> WORK TASK
Begin with the line containing "Figure 6. Schematics" and copy each line exactly through the last line of the entries, inclusive.

Saved data entries:
——

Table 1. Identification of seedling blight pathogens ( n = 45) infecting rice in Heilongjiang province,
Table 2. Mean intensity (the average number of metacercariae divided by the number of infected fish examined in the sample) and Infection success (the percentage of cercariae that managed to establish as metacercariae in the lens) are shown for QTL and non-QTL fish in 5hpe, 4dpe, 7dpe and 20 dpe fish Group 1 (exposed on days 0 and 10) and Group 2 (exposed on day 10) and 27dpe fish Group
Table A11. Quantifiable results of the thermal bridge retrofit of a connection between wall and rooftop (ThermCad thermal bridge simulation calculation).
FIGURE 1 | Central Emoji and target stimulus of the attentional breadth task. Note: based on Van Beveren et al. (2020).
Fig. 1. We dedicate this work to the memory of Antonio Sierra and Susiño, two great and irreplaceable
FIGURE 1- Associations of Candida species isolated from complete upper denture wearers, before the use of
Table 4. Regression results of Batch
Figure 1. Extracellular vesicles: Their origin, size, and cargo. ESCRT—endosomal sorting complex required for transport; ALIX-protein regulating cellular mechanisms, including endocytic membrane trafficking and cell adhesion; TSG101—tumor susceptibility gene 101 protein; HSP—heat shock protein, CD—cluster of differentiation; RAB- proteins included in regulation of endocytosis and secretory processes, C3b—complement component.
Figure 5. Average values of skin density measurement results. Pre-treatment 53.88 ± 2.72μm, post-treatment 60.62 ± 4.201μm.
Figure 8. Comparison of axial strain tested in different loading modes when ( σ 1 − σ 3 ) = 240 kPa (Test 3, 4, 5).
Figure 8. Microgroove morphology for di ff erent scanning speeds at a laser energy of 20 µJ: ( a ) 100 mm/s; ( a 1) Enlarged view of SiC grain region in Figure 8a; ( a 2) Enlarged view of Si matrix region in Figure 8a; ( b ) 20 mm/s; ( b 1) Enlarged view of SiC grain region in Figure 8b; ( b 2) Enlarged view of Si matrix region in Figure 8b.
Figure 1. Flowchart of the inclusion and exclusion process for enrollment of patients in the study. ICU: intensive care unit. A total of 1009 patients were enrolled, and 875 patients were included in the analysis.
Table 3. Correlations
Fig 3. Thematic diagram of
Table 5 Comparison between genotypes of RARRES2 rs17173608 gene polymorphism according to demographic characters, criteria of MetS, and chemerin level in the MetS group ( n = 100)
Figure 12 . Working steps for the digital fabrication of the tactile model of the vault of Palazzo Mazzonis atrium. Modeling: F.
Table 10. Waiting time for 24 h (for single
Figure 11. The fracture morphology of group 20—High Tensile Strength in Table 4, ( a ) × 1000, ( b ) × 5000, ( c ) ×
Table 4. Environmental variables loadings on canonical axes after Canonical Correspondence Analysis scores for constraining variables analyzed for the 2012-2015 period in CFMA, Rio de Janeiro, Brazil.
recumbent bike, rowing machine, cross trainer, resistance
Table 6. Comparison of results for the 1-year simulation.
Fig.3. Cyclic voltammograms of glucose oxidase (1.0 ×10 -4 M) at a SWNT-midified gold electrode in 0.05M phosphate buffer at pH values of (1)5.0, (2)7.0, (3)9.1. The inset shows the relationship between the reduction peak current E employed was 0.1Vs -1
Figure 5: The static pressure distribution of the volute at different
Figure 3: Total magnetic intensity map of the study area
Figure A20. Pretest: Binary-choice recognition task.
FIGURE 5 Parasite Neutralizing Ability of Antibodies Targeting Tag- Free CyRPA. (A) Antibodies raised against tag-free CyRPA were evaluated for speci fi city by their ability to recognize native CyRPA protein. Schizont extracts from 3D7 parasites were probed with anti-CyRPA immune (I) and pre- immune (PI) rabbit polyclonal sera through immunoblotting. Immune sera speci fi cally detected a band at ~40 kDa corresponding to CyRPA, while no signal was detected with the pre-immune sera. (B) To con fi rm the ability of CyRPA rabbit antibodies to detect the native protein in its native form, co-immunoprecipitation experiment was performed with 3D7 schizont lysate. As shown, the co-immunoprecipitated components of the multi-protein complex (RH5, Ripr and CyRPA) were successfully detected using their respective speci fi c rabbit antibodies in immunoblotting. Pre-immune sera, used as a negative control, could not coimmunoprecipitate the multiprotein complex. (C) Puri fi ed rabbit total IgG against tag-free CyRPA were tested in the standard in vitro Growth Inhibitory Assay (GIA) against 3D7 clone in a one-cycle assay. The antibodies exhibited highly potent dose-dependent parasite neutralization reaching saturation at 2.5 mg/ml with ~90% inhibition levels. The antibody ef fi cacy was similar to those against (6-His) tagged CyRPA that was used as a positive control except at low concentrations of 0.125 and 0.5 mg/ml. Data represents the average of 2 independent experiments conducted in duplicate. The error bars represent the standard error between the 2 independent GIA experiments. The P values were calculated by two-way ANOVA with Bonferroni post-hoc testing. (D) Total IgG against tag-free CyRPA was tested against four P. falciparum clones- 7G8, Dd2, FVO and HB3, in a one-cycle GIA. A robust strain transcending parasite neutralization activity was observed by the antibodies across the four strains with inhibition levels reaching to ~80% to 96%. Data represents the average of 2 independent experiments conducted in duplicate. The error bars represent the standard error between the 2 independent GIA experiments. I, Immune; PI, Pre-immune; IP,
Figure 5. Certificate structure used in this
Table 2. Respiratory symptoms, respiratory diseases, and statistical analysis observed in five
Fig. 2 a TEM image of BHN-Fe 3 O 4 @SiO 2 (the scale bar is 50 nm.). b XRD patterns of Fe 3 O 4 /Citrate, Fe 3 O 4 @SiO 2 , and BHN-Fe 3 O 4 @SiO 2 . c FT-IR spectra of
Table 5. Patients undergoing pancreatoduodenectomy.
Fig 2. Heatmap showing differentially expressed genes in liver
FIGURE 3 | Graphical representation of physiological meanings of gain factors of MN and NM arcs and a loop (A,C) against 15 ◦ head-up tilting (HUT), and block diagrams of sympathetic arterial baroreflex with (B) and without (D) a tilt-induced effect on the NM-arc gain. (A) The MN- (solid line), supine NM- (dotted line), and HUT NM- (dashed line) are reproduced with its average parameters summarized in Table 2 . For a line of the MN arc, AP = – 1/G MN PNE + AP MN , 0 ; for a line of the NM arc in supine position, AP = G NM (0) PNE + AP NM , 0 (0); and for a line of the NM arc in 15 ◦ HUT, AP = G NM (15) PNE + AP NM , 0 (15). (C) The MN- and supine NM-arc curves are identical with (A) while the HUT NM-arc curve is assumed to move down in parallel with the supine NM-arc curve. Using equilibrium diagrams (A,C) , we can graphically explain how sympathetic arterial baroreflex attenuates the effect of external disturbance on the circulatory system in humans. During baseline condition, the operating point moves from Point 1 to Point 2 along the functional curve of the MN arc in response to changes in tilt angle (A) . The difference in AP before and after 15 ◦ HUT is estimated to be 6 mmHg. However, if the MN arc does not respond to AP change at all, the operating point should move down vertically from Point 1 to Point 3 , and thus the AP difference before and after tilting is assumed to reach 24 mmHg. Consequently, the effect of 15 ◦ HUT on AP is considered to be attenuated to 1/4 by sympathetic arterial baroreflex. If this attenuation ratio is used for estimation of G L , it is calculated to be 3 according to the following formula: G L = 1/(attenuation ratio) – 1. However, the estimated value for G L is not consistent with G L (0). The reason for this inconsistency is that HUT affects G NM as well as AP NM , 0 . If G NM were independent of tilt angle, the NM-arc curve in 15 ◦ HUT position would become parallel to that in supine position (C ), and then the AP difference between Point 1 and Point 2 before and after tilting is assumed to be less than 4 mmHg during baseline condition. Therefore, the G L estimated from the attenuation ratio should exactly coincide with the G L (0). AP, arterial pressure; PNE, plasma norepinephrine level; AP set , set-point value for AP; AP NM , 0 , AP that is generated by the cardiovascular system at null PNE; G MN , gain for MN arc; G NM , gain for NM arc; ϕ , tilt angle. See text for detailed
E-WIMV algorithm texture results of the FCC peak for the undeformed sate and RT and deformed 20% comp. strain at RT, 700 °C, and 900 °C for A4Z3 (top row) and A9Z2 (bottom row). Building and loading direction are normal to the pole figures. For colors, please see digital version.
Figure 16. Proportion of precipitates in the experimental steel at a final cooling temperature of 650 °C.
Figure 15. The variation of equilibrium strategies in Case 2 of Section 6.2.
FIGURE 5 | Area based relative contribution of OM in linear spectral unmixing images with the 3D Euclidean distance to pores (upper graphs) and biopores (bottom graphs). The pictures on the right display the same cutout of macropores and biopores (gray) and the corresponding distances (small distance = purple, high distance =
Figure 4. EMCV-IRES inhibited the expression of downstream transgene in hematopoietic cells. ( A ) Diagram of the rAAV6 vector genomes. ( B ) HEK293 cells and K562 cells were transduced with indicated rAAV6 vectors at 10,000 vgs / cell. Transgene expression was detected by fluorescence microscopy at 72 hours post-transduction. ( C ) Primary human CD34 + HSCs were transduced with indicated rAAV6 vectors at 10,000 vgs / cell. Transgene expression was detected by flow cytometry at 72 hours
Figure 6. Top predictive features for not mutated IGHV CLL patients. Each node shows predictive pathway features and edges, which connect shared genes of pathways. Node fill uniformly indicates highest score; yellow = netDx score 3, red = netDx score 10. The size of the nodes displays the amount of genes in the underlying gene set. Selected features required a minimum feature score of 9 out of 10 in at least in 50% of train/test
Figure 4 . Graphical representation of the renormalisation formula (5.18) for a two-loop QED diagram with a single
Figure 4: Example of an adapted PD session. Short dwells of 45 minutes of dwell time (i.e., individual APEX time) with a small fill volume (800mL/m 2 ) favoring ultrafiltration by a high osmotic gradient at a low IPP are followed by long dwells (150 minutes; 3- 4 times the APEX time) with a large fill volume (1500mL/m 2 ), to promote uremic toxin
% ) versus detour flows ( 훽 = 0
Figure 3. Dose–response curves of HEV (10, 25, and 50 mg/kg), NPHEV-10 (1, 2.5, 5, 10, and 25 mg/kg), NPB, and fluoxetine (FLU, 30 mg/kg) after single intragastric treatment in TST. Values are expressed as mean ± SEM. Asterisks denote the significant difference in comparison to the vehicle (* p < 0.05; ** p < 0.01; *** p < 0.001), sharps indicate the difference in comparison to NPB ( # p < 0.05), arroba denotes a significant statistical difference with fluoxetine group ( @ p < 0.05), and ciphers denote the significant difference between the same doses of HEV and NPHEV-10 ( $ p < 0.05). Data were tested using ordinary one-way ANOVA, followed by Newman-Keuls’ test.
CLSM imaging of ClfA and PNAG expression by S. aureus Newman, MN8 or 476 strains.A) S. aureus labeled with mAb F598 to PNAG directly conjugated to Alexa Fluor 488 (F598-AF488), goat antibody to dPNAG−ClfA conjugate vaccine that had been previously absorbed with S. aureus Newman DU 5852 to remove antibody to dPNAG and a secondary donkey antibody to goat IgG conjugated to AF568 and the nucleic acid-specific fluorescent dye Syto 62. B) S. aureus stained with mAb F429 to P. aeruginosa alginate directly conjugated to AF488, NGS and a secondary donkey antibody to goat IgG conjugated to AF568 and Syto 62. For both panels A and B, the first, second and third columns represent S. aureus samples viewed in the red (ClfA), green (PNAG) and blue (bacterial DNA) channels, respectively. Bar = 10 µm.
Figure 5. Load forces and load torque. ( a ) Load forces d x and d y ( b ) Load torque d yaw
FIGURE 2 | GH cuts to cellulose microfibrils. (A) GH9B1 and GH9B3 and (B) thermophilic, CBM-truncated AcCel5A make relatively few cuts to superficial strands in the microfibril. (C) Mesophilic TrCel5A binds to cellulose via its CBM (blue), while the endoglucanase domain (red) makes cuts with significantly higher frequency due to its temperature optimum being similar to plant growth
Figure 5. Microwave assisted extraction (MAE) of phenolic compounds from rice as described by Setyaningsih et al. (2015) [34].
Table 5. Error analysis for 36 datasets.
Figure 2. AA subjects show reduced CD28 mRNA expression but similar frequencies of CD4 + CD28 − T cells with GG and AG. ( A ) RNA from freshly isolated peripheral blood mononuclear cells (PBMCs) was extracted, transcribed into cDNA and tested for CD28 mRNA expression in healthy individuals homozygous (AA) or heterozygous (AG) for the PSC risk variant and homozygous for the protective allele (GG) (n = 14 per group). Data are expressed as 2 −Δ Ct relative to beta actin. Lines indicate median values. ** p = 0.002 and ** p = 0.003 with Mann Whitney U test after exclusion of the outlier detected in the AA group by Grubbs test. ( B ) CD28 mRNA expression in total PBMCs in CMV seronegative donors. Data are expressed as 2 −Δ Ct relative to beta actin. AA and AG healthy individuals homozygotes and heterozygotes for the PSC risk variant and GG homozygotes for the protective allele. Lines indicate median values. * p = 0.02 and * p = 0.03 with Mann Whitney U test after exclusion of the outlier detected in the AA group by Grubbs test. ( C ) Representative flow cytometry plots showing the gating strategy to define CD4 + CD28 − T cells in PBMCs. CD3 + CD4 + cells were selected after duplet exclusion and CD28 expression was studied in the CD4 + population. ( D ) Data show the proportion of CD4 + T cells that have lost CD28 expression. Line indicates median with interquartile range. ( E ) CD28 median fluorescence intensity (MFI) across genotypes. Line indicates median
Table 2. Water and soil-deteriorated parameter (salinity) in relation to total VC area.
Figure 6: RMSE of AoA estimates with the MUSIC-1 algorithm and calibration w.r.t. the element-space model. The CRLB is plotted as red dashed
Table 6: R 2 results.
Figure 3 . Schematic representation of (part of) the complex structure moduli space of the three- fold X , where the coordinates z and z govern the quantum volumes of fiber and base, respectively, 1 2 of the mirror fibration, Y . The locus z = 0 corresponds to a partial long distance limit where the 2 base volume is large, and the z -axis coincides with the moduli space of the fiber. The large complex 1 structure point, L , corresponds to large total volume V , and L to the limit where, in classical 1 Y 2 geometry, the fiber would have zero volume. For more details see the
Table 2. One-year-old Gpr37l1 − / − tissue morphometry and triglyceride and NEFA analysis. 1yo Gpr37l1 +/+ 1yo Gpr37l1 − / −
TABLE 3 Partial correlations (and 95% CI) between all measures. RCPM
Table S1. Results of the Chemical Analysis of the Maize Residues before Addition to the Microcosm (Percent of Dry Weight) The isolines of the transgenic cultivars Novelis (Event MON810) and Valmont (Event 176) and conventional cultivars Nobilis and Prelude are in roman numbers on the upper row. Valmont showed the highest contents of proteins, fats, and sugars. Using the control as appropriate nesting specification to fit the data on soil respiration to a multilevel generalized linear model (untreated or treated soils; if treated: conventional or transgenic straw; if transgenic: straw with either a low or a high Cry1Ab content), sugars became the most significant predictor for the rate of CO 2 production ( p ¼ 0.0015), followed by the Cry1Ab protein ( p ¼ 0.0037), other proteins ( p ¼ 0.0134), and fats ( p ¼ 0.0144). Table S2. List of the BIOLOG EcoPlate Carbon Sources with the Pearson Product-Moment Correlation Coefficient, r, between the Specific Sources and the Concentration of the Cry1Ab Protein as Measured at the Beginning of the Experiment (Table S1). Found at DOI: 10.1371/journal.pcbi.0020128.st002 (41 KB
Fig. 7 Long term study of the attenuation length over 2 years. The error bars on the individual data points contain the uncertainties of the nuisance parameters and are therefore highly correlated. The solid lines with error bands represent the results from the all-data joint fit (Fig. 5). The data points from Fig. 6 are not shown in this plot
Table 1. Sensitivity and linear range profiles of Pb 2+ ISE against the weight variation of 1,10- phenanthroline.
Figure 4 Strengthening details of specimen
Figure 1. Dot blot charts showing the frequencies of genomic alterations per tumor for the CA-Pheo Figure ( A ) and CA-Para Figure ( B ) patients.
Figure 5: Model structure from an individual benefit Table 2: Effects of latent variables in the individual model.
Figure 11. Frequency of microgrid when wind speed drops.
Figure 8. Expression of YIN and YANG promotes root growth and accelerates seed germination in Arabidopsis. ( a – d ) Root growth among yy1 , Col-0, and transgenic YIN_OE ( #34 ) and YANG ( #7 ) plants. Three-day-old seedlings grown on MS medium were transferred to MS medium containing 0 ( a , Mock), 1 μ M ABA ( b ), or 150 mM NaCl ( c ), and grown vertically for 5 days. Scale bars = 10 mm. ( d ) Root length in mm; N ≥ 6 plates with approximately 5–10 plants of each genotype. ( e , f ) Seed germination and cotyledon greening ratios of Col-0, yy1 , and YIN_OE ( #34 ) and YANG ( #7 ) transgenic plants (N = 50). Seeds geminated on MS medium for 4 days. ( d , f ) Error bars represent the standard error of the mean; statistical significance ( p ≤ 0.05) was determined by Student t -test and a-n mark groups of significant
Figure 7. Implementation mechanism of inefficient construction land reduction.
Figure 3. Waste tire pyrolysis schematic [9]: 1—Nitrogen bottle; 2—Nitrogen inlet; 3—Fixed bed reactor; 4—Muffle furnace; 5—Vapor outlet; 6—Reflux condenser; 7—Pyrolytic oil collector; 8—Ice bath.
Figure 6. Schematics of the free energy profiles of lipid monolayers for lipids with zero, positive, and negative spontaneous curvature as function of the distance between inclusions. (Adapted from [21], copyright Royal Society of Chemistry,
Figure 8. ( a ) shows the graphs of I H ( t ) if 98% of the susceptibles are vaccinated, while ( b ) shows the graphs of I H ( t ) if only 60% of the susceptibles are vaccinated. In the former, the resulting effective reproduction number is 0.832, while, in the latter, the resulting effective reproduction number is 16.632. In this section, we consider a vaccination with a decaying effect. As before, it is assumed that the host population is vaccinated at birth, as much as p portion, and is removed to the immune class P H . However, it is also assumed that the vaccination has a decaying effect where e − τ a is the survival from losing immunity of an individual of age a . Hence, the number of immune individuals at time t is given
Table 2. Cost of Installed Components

——

> RESULT FOR THIS TASK
Figure 6. Schematics of the free energy profiles of lipid monolayers for lipids with zero, positive, and negative spontaneous curvature as function of the distance between inclusions. (Adapted from [21], copyright Royal Society of Chemistry,
Figure 8. ( a ) shows the graphs of I H ( t ) if 98% of the susceptibles are vaccinated, while ( b ) shows the graphs of I H ( t ) if only 60% of the susceptibles are vaccinated. In the former, the resulting effective reproduction number is 0.832, while, in the latter, the resulting effective reproduction number is 16.632. In this section, we consider a vaccination with a decaying effect. As before, it is assumed that the host population is vaccinated at birth, as much as p portion, and is removed to the immune class P H . However, it is also assumed that the vaccination has a decaying effect where e − τ a is the survival from losing immunity of an individual of age a . Hence, the number of immune individuals at time t is given
Table 2. Cost of Installed Components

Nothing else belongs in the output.